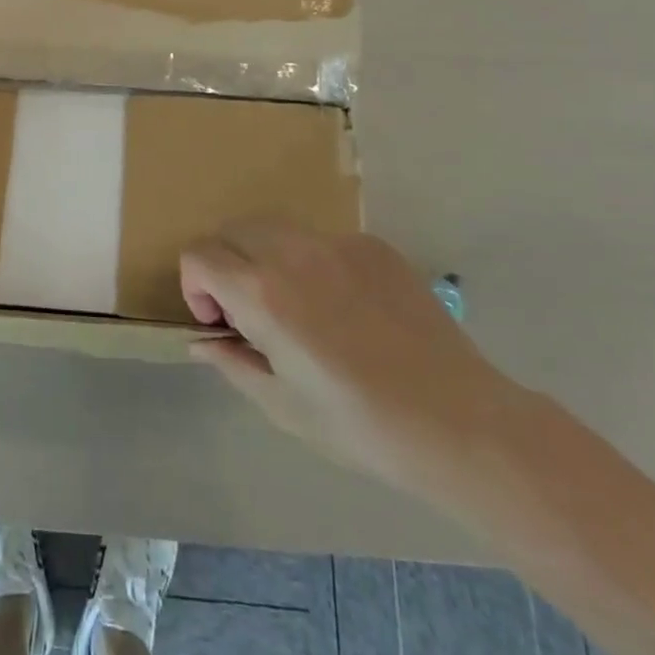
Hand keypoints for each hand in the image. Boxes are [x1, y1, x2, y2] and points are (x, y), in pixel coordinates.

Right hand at [181, 220, 522, 492]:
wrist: (459, 422)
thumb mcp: (282, 405)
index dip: (195, 287)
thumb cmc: (360, 425)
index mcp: (262, 292)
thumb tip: (201, 342)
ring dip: (265, 258)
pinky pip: (323, 241)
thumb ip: (232, 362)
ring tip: (297, 307)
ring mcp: (337, 244)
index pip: (199, 255)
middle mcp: (293, 252)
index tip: (220, 323)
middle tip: (251, 314)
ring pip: (276, 229)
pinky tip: (346, 310)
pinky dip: (313, 263)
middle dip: (226, 265)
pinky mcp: (374, 247)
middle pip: (232, 231)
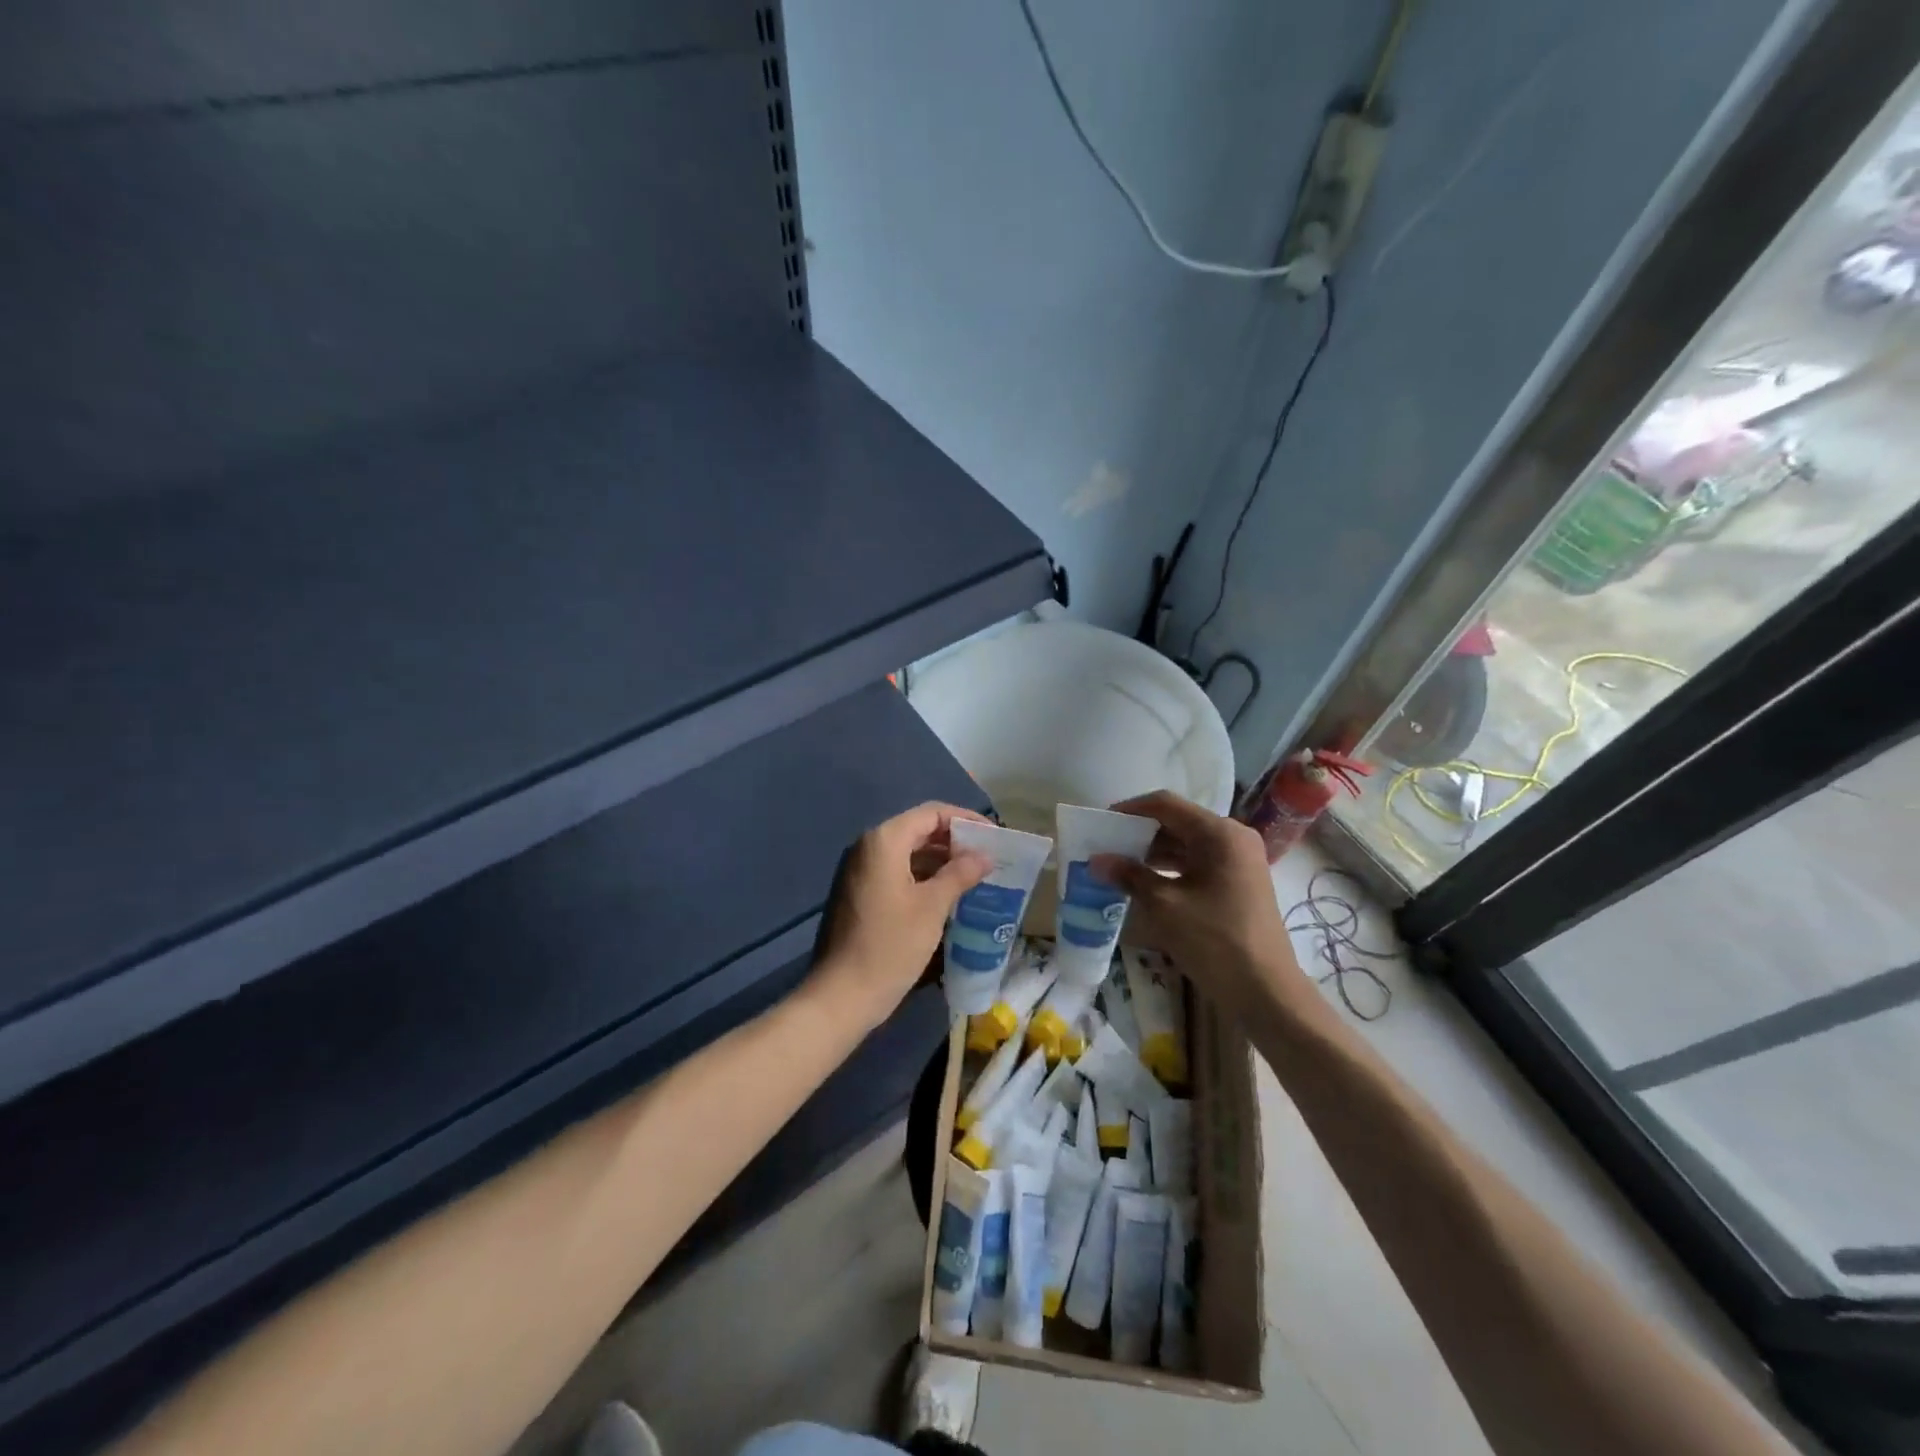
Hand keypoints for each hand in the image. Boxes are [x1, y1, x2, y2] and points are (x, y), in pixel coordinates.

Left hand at [807, 802, 992, 1030]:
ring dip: (940, 860)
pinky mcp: (859, 893)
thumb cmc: (889, 946)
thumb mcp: (931, 908)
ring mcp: (860, 871)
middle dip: (954, 841)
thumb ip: (960, 874)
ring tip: (974, 876)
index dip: (965, 820)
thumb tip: (985, 855)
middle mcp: (868, 847)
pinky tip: (948, 894)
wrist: (841, 996)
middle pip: (918, 830)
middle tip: (988, 857)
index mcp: (884, 841)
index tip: (994, 837)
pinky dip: (923, 876)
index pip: (931, 813)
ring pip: (908, 852)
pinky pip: (896, 872)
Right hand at [1089, 791, 1307, 1019]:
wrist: (1266, 992)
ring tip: (1118, 865)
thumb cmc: (1215, 941)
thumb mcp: (1165, 906)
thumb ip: (1129, 876)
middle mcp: (1233, 838)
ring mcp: (1238, 861)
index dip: (1130, 810)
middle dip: (1139, 833)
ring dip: (1152, 852)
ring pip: (1187, 844)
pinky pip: (1197, 863)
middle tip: (1105, 846)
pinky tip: (1144, 883)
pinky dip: (1170, 868)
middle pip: (1177, 822)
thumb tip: (1096, 860)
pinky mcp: (1237, 882)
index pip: (1166, 805)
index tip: (1100, 823)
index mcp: (1220, 833)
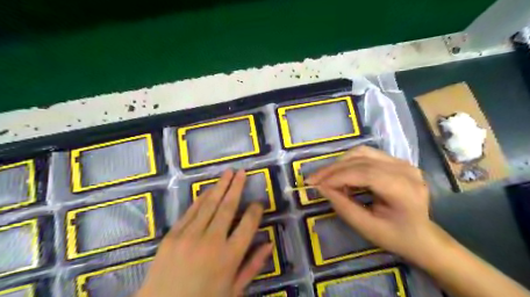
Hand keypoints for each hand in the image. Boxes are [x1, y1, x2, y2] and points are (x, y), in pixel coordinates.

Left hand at [136, 169, 273, 296]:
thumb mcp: (234, 290)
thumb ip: (253, 266)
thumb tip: (269, 244)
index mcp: (229, 257)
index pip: (248, 225)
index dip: (255, 211)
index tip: (258, 203)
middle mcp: (211, 242)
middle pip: (228, 207)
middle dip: (237, 187)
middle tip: (242, 172)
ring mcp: (189, 236)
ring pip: (209, 204)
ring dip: (220, 186)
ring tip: (228, 172)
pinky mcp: (172, 235)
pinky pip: (190, 211)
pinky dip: (201, 199)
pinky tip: (209, 189)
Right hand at [306, 147, 446, 264]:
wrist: (422, 236)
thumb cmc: (396, 236)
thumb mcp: (367, 228)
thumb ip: (343, 206)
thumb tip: (321, 187)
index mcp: (404, 189)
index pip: (365, 173)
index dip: (337, 177)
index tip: (316, 184)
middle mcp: (406, 170)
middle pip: (362, 160)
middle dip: (333, 169)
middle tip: (313, 179)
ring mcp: (402, 162)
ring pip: (362, 152)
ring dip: (339, 163)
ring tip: (325, 177)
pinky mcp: (396, 161)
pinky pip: (367, 154)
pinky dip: (349, 162)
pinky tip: (340, 173)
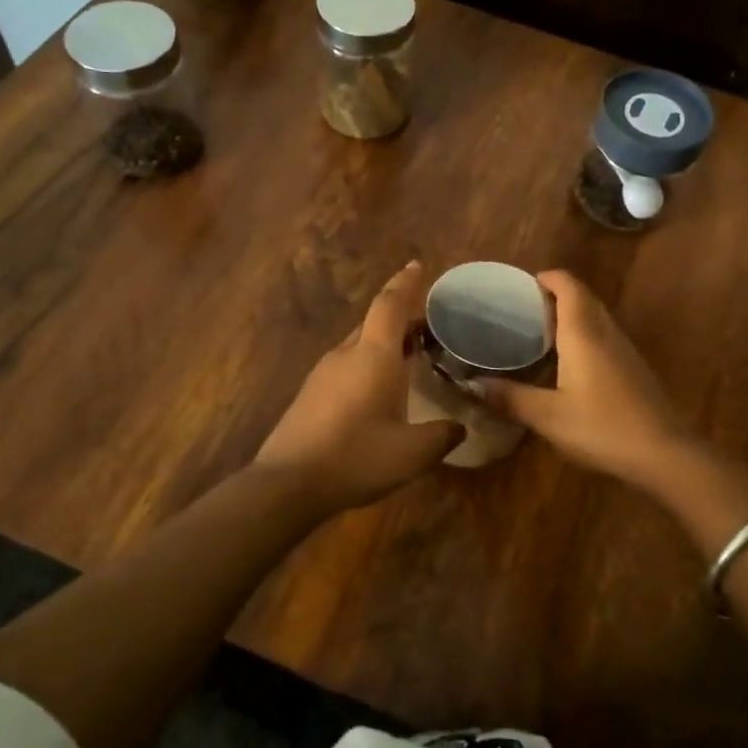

+ + + + + + +

With pictures removed, write out exactly each line of the entries from the first through the line that holds "middle pip: (232, 231)".

# [Task answer]
Hand keypoints for each hand in the image. Boxes are [x1, y1, x2, y2] and points are (x, y), in pixel coordinates.

Right hand at [181, 220, 522, 492]:
wrist: (459, 422)
thumb mcp: (282, 405)
index dip: (195, 287)
thumb cmc: (360, 425)
index mcp: (262, 292)
thumb tip: (201, 342)
ring dip: (265, 258)
pinky pip: (323, 241)
thumb ip: (232, 362)
ring tip: (297, 307)
ring mcp: (337, 244)
index pip: (199, 255)
middle mcp: (293, 252)
index tip: (220, 323)
middle tip: (251, 314)
ring pip: (276, 229)
pinky tip: (346, 310)
pinky dip: (313, 263)
middle dip: (226, 265)
pinky mcp: (374, 247)
middle pip: (232, 231)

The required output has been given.